The Ancient Near East list defines this area as follows:


     ANE is a mailing list on topics and issues of interest in Ancient
     Near Eastern Studies, from the Indus to the Nile, and from the
     beginnings of human habitation to the rise of Islam. It is intended
     to provide a medium for discussion among scholars and students
     actively engaged in research and study of this broad field.

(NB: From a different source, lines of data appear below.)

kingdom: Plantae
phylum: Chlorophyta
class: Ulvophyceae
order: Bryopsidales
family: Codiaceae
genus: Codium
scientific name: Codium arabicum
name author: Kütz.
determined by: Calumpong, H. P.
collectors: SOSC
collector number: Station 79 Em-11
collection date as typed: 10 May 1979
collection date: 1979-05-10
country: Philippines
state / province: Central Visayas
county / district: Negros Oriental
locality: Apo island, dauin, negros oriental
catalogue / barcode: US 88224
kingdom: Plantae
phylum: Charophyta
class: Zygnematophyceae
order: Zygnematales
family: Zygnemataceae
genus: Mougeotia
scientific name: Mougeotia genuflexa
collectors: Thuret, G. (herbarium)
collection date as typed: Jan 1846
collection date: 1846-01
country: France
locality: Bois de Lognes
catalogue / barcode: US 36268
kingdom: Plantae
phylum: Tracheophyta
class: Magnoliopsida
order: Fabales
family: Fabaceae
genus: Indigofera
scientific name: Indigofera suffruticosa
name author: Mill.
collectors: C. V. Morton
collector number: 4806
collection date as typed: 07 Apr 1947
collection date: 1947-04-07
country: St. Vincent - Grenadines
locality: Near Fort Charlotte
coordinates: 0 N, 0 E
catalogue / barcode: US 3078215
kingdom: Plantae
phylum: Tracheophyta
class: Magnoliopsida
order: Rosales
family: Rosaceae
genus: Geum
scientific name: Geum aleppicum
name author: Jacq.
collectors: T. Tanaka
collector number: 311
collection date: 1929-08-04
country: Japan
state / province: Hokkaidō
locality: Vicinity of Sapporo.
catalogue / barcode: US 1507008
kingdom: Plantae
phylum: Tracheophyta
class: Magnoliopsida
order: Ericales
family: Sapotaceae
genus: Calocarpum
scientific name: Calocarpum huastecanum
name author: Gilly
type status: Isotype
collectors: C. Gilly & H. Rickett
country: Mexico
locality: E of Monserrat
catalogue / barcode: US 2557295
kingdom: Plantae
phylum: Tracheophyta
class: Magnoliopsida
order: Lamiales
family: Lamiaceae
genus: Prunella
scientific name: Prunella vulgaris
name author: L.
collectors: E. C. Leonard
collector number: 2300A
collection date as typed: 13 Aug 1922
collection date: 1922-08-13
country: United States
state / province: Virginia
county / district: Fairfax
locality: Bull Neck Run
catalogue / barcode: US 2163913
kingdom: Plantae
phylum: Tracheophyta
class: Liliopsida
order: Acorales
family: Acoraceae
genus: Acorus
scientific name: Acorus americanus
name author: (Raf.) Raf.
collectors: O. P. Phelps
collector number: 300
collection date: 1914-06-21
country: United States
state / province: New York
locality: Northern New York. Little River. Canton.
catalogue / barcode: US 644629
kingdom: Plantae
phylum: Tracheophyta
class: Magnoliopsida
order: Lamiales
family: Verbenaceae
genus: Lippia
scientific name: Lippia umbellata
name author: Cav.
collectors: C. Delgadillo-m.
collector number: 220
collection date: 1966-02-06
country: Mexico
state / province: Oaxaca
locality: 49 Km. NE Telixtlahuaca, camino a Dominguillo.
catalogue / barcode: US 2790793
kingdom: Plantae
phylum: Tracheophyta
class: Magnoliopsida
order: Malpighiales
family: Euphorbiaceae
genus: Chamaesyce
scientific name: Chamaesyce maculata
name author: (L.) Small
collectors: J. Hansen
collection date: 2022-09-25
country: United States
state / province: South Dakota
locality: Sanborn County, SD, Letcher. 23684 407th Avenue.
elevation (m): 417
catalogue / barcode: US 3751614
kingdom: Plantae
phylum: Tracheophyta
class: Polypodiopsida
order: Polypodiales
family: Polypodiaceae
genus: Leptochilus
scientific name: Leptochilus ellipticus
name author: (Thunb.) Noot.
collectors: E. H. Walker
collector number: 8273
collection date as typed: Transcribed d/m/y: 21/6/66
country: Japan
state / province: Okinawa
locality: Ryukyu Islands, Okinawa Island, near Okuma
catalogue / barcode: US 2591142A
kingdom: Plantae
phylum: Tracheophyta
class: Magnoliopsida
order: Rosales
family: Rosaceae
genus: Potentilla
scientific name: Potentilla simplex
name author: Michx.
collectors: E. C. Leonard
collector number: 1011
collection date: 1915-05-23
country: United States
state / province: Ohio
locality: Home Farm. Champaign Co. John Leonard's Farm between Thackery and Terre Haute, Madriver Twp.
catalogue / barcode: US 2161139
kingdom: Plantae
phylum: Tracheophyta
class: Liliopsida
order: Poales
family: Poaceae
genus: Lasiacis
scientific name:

With regard to mass migration, it is possible, given the research,
that the environment and food resources played a part, as after the Irish 
potatoe famine.  Similarly, any disruption among empire builders like the 
Ottoman or British or Roman Empires might cause conflict or 
alternatively, integration with another culture - any or all of these 
might be responsible for unrest and movement and each area would 
presumably have to provide its own evidence of the root cause.

Some food for thought :)


P.S. Just seen David Connelly note on Misletoe:
     Review of Economic and Environmental Changes during the 4th and 3rd 
     Millennia BC -Association for Environmental Archaeology (AEA), 25th 
     Anniversary Symposium in Bad Buchau, Southern Germany, 2nd-5th 
     2004 .
Climate input from the Assoc.for Environmental Archaeology might be quite 
on this subject!

>Simon Kidner wrote:
>>  But the OED dates its first usage to 1869
>> and defines it as 'The south-eastern part of Europe; the Balkan
>> States together with Asia Minor.'
>> So, to reiterate Bill, where did it come from, and where did it go?
>I think "The Ottoman Empire" is the answer to both questions.